Pasty Republic will open at 2615 E. 3rd Ave. early next month. (Libby Flood)

The British are coming to Cherry Creek.

Pasty Republic has signed a three-year lease on 750 square feet at 2615 E. 3rd Ave., and owner Matt Cherry said he plans to begin serving up the savory Cornish packages — “basically big empanadas,” in his words — by early September.

“The Cherry Creek neighborhood is a great place for us because of what we do — gourmet fast food,” Cherry said. “Our product is quick, already hot and ready to rock, so it’s a fantastic match for the business community on a tight schedule. It’s an opportunity to market more to office workers.”

The location will join Pasty Republic’s food truck and a storefront along Tennyson Street that has operated since 2014.

The maker of British pasties has operated on Tennyson since 2014. (Pasty Republic)

Pasty Republic’s new site most recently was home to Victoria’s Chocolates, which closed Aug. 10. Cherry said his daughter takes dance classes at Cherry Creek Dance, next door to the site, so he noticed the “for rent” sign and contacted the landlord himself.

Pasties, marketed by the restaurant as “the original handheld meal,” are stuffed, savory pastries with roots in Cornwall, England. They’re made by folding dough around uncooked ingredients and baking the packets.

The business sells 14 varieties of savory pasties, including four breakfast options, all at around $8. The menu also includes dessert pasties and Sweet Action Ice Cream. Cherry said the pasties sold in Cherry Creek will be made at the Berkeley location.

“That’s the model I want to try and grow — one central hub that serves as a main commercial kitchen,” he said. “The business plan here is to take what we’ve done with the food truck and duplicate it with another brick and mortar.”

A Cornish pasty. (Pasty Republic)

Pasties are made by folding dough around uncooked ingredients and baking the packets. (Pasty Republic)

Pasty Republic was founded on Tennyson Street by Jon Walker and Sam Elhindi, who added the “Pasty Bus” within a year, Cherry said.

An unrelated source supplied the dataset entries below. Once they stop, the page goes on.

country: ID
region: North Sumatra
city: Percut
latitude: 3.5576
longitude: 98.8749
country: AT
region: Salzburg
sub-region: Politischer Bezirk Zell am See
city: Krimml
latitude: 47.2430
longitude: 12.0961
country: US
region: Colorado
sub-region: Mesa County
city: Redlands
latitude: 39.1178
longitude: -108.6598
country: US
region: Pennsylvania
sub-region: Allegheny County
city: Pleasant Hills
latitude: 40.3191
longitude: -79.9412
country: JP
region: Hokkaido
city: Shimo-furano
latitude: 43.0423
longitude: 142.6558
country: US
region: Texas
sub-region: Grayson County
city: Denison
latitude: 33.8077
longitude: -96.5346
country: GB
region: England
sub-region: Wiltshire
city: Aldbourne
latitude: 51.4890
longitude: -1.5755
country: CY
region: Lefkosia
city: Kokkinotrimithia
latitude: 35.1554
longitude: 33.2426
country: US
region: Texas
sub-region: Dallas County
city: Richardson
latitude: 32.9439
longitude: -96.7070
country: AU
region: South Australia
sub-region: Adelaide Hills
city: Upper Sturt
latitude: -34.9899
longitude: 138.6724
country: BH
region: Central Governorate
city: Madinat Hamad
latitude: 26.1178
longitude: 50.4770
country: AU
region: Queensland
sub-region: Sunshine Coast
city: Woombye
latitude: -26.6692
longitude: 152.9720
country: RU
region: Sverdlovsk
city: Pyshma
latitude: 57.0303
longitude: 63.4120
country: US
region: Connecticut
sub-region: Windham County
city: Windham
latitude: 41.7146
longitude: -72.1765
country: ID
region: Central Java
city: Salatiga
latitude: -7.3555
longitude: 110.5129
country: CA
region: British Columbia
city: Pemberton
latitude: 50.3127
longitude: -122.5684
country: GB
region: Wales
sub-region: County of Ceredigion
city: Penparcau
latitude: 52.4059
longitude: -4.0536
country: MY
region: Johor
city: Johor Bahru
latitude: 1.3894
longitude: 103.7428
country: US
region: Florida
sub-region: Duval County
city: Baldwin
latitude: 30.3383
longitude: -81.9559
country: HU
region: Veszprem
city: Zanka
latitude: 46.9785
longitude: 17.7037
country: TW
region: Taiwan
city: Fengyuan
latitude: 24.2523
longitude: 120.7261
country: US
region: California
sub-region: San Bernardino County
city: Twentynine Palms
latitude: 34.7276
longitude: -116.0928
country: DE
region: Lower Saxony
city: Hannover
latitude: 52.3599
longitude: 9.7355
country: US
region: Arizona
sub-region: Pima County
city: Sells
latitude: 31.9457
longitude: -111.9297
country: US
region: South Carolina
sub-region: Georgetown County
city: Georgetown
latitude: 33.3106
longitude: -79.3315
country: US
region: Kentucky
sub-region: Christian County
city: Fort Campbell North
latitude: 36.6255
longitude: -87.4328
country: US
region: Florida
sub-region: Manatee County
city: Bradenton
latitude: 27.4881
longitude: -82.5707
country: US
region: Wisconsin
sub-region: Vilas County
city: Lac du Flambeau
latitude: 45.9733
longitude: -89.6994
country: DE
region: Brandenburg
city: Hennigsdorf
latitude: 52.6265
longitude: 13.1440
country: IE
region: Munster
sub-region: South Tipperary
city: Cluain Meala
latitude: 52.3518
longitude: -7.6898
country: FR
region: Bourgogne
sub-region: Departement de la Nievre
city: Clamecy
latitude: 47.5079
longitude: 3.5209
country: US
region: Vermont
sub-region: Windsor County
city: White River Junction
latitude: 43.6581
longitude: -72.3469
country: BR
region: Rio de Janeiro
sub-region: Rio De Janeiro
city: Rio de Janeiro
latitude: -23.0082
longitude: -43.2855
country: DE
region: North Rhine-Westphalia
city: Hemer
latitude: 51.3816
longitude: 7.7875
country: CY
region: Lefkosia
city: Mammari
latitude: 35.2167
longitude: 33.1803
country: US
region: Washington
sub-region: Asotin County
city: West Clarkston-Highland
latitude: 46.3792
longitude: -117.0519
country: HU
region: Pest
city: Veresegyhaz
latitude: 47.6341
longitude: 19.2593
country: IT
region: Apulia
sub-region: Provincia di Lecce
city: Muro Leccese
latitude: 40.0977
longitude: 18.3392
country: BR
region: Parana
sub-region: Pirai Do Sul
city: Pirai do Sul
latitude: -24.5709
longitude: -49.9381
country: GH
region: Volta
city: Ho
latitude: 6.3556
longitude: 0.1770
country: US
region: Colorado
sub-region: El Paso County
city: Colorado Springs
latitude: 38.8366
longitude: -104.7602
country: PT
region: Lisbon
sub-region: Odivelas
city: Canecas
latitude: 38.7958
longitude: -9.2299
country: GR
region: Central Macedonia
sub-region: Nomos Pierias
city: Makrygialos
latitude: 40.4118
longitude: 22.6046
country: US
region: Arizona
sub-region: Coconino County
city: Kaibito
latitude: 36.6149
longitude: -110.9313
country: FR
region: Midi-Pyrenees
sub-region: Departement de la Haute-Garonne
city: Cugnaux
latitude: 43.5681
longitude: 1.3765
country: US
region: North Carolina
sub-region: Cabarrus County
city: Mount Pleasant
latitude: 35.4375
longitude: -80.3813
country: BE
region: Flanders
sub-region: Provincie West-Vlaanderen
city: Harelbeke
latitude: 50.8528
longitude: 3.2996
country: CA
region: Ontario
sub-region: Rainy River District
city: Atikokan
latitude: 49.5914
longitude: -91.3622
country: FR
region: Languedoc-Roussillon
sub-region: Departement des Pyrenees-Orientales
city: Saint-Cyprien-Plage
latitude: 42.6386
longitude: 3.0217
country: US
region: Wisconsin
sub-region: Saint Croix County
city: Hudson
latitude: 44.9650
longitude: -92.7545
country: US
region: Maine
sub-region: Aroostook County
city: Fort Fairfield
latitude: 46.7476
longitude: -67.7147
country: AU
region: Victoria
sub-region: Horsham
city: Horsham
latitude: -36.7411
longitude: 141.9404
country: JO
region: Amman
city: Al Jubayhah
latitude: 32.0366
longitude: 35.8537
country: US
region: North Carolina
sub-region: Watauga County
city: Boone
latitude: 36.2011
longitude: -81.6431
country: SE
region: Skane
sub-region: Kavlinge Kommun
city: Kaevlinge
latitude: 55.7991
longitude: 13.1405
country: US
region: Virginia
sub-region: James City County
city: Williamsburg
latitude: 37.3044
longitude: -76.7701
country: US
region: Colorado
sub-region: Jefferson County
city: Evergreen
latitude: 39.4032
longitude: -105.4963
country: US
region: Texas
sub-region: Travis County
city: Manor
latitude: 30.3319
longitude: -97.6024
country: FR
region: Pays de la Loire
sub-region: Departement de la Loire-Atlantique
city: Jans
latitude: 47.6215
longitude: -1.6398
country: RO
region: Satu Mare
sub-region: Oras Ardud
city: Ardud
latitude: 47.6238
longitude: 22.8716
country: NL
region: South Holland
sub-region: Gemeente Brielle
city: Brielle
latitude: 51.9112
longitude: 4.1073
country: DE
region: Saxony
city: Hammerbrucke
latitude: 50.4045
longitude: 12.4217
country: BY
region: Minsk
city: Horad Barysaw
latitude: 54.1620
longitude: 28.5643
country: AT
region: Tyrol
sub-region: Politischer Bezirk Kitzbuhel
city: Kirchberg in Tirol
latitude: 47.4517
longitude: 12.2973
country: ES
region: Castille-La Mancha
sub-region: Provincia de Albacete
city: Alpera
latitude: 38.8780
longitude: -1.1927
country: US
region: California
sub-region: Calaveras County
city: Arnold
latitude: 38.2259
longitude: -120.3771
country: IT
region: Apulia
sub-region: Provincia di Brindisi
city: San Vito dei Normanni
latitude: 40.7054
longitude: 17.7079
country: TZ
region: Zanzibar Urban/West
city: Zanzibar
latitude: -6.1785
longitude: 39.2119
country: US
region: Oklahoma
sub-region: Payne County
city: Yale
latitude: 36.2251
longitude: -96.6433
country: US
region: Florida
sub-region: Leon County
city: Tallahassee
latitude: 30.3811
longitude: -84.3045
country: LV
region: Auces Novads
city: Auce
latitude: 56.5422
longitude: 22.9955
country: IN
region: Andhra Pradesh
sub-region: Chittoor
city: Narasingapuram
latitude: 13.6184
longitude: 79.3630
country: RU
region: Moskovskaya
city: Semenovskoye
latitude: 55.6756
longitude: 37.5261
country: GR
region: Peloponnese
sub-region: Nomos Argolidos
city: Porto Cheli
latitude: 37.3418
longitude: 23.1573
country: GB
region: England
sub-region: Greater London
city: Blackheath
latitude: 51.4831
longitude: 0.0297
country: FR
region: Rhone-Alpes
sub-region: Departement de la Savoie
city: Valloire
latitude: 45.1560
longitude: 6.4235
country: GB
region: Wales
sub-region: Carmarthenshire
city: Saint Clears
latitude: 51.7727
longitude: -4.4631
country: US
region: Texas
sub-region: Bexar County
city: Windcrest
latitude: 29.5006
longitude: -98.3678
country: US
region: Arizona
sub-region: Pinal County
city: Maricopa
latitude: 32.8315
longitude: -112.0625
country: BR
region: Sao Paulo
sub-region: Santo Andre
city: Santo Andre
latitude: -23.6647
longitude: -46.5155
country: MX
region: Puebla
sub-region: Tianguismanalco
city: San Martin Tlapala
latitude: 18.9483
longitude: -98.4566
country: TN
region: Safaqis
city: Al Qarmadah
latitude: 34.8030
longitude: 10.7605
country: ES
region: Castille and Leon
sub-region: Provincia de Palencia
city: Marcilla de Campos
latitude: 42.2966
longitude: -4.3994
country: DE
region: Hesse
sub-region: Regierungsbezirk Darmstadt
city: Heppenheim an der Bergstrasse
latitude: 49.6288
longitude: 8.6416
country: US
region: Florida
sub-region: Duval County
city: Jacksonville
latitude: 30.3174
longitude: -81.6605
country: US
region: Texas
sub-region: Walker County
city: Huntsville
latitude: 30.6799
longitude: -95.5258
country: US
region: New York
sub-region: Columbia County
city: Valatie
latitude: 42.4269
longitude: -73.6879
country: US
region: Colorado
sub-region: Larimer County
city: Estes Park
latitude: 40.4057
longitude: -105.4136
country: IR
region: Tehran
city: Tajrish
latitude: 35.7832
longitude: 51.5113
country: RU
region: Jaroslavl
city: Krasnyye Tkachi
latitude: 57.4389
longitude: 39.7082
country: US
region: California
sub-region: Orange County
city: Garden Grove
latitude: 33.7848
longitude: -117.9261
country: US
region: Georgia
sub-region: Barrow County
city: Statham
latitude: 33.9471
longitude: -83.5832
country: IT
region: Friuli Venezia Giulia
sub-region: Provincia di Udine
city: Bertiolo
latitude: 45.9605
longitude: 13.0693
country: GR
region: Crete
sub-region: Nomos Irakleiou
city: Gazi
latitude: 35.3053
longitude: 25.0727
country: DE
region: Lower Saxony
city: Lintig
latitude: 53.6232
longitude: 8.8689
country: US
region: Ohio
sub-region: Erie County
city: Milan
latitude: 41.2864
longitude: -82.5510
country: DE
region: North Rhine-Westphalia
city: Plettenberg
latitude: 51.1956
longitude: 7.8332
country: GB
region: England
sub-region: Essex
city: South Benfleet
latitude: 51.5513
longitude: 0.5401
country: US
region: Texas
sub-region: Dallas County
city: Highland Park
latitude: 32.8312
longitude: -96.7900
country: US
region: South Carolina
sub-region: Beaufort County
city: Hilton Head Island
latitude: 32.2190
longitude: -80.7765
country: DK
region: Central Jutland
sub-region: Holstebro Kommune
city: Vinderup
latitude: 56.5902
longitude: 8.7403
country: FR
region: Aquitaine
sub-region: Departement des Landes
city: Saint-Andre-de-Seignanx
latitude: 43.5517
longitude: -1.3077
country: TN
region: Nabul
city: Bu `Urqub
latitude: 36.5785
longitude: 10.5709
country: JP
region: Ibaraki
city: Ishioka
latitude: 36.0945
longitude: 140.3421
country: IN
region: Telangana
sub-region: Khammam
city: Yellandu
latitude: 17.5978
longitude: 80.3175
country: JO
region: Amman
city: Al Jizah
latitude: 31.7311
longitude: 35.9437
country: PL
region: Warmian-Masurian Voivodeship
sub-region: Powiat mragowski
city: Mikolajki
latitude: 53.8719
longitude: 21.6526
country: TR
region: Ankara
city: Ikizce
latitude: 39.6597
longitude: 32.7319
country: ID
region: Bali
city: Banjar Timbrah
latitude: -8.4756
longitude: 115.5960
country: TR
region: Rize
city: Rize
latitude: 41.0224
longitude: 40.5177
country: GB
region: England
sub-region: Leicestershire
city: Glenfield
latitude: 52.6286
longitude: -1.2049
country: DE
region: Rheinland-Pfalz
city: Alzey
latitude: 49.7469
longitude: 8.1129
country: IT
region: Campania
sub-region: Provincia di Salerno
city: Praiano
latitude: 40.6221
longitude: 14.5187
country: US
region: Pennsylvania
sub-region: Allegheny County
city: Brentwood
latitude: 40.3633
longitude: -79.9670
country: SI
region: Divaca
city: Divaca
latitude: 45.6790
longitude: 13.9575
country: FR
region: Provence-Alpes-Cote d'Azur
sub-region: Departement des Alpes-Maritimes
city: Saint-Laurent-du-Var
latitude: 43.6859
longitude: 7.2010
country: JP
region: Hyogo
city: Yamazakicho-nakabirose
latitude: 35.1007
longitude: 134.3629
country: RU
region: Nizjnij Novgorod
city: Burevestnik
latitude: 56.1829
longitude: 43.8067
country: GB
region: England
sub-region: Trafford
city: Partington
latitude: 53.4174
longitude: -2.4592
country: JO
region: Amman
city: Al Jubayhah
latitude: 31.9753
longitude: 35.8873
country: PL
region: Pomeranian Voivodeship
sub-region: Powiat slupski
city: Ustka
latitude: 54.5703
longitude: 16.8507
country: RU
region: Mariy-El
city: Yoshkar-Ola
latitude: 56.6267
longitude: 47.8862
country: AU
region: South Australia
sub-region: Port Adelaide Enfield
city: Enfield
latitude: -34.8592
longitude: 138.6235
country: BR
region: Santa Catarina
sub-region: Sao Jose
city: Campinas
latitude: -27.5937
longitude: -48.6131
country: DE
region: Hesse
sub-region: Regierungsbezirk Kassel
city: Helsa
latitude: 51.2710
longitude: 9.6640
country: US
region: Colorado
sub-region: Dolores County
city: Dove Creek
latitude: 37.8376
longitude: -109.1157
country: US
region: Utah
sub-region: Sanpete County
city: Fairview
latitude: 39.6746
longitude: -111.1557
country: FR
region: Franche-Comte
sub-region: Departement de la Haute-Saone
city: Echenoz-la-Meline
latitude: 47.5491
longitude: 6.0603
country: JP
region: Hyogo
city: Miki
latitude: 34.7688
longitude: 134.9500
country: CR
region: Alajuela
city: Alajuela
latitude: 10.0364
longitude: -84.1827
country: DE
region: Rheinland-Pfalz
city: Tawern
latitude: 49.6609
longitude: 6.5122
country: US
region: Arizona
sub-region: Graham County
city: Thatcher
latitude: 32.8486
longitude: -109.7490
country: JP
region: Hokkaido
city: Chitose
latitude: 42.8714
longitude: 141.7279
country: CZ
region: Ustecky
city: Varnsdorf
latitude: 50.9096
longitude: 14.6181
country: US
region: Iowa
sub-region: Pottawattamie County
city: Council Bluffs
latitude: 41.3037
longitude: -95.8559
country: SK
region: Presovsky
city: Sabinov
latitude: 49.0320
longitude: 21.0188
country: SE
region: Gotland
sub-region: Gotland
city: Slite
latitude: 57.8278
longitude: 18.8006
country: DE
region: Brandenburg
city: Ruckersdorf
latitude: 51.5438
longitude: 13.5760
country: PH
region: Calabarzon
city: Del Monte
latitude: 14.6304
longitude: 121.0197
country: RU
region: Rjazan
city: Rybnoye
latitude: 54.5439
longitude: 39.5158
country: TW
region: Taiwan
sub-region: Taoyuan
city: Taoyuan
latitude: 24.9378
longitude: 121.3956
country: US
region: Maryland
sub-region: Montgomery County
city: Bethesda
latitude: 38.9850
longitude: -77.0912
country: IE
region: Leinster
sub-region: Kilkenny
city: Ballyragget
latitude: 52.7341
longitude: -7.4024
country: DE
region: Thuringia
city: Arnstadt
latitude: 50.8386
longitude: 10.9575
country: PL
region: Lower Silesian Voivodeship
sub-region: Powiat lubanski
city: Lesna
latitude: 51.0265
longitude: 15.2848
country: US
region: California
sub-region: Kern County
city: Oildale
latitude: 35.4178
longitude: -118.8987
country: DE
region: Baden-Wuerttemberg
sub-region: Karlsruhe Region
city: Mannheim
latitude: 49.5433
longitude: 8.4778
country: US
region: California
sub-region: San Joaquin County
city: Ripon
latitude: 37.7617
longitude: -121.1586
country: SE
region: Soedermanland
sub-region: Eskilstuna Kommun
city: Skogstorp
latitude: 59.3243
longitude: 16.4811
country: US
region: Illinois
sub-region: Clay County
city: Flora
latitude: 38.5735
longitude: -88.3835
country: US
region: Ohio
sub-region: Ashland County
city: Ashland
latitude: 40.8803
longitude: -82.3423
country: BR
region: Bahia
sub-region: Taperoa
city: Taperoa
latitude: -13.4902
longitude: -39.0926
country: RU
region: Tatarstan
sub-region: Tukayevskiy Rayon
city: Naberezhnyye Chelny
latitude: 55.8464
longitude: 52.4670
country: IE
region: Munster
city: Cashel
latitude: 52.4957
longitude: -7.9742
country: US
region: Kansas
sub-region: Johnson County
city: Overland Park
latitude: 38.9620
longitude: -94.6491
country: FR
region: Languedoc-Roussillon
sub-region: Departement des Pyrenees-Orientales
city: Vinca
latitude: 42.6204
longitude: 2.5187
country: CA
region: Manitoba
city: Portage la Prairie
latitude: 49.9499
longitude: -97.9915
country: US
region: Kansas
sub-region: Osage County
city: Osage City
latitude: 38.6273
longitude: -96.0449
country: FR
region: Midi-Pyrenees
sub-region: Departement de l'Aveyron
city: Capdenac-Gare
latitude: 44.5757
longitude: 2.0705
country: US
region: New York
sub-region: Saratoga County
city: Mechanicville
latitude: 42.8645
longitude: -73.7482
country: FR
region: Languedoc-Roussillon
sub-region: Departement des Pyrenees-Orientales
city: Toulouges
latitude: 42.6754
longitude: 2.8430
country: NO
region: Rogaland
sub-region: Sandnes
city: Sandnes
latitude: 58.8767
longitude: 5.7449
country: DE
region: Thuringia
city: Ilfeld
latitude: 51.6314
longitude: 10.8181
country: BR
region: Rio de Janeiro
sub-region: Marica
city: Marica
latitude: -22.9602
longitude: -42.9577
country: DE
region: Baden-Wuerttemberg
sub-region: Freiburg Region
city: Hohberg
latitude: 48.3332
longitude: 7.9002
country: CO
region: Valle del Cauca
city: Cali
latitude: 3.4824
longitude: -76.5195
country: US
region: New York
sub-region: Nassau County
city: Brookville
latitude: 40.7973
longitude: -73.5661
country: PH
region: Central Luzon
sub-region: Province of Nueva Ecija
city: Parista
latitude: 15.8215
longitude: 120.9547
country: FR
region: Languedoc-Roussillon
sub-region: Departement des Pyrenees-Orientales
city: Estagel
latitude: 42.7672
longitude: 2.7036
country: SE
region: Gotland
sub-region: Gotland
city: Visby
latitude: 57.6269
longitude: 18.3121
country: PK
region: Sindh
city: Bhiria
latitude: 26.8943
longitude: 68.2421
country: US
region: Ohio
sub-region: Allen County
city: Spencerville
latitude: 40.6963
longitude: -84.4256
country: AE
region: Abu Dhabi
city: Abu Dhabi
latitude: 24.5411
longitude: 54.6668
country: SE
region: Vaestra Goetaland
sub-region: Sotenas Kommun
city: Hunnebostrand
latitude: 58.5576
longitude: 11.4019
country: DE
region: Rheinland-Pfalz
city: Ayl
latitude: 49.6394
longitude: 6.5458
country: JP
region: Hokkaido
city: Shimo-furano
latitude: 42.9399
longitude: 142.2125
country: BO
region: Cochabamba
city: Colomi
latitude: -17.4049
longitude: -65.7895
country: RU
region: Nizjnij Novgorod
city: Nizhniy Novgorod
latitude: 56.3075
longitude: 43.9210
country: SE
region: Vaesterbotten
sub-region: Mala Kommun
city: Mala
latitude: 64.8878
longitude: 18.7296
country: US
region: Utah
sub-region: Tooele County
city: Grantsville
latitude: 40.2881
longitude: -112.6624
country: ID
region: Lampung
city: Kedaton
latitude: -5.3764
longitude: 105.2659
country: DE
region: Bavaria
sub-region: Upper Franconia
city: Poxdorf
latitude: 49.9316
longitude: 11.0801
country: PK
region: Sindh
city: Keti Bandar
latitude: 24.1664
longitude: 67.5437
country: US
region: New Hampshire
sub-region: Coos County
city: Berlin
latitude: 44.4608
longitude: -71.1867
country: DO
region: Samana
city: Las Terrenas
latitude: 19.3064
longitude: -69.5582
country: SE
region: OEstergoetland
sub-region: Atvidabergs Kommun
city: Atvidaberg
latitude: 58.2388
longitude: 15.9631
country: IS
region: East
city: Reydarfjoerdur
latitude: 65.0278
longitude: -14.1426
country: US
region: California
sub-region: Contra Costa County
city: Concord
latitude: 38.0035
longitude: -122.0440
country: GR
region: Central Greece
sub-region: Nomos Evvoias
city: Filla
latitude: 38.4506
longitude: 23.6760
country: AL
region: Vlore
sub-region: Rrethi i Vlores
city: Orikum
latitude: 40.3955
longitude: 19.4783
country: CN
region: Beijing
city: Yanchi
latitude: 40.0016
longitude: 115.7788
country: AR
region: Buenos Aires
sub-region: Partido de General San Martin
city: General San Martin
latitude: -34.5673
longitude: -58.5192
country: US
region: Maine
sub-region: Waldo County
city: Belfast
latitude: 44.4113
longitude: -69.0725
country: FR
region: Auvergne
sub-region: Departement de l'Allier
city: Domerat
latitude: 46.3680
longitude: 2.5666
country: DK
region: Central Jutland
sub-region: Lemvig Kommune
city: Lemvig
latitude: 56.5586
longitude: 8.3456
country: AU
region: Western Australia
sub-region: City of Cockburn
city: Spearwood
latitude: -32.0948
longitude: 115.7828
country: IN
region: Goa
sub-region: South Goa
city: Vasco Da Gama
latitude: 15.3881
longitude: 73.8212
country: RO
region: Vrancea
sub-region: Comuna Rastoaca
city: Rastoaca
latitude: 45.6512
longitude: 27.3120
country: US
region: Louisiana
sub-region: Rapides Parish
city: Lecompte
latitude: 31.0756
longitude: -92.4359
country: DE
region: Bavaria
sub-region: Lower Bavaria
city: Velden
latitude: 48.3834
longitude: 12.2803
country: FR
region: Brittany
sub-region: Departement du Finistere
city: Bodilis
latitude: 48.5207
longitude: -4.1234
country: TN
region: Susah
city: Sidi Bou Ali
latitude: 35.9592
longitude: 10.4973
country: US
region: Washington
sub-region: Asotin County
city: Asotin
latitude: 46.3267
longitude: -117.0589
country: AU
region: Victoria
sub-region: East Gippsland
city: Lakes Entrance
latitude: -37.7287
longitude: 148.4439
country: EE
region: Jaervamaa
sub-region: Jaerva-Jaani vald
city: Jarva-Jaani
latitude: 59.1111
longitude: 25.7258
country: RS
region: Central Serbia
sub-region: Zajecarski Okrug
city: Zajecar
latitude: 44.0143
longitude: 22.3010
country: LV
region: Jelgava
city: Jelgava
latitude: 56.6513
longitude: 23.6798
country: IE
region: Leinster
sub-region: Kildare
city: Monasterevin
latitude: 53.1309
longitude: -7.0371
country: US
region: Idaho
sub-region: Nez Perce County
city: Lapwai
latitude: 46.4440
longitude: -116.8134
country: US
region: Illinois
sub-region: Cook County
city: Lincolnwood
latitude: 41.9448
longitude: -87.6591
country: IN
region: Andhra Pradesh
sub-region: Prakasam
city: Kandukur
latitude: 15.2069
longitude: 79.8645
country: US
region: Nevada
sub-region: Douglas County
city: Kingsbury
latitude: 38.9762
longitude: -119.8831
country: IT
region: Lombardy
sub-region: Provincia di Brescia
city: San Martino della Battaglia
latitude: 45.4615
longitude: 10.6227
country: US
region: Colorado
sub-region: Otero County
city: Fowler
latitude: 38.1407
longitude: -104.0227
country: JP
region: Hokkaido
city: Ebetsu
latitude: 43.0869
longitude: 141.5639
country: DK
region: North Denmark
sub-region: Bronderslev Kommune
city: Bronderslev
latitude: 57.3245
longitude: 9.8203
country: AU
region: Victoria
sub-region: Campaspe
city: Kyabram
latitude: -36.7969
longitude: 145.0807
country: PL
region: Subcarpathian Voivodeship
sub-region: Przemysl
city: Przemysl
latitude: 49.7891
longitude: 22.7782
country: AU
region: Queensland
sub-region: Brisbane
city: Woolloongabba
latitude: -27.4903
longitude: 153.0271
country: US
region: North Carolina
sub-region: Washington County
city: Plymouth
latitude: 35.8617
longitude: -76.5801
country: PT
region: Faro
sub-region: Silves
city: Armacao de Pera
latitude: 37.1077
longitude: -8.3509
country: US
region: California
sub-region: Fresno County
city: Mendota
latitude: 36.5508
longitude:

The truck is also stocked with pasties made in Berkeley.

“One of the interesting things about the pasty business is that it’s extremely labor-intensive,” Cherry said. “We hand-lay all our dough, we hand-fold it, we chop all our ingredients — there’s a ton of labor involved. The truck’s been helpful because it’s another revenue source without much more labor investment.”

Cherry, a Lincoln, Nebraska native, moved to Denver for college in 2002 and was a teacher before opening the food truck Matt’s Snack Shack in 2012. He took over Pasty Republic in 2016 when Walker and Elhindi wanted to get out of the business, and is now trying to sell Matt’s Snack Shack.

The “Pasty Bus” launched in 2015. (Pasty Republic)

The truck has helped with the educational side of the business, which Cherry has been honing in on.

“I think (the original owners) ran into some educational problems right away,” Cherry said, adding that Walker comes from England. “Since I took over the business three years ago, I’ve been trying to push it to the next level educationally. The biggest challenge is that people don’t really know about them.”

As far as direct competition, there isn’t much in Denver. Cherry said GB Fish & Chips offers a few kinds of pasties, but that Pasty Republic is the only one “doing it from scratch.” He also said Three Lions Pub had served pasties before it shuttered in January.